---- DATA EXCERPTS

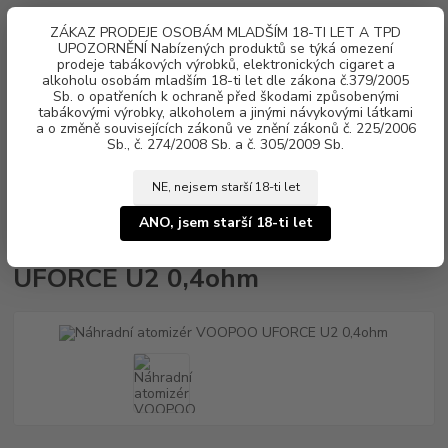
0
ks
ZÁKAZ PRODEJE OSOBÁM MLADŠÍM 18-TI LET A TPD
za
0 Kč
UPOZORNĚNÍ Nabízených produktů se týká omezení
prodeje tabákových výrobků, elektronických cigaret a
alkoholu osobám mladším 18-ti let dle zákona č.379/2005
Menu
Sb. o opatřeních k ochraně před škodami způsobenými
tabákovými výrobky, alkoholem a jinými návykovými látkami
a o změně souvisejících zákonů ve znění zákonů č. 225/2006
Sb., č. 274/2008 Sb. a č. 305/2009 Sb.
NE, nejsem starší 18-ti let
Úvod
Náhradní atomizér VOOPOO UFORCE U2 0,4ohm
ANO, jsem starší 18-ti let
Náhradní atomizér VOOPOO
UFORCE U2 0,4ohm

--------

[TASK GOAL] Considering the records above, count the lines where the string "VOOPOO" occurs and return that number alone.

[EXERCISE RESPONSE] 2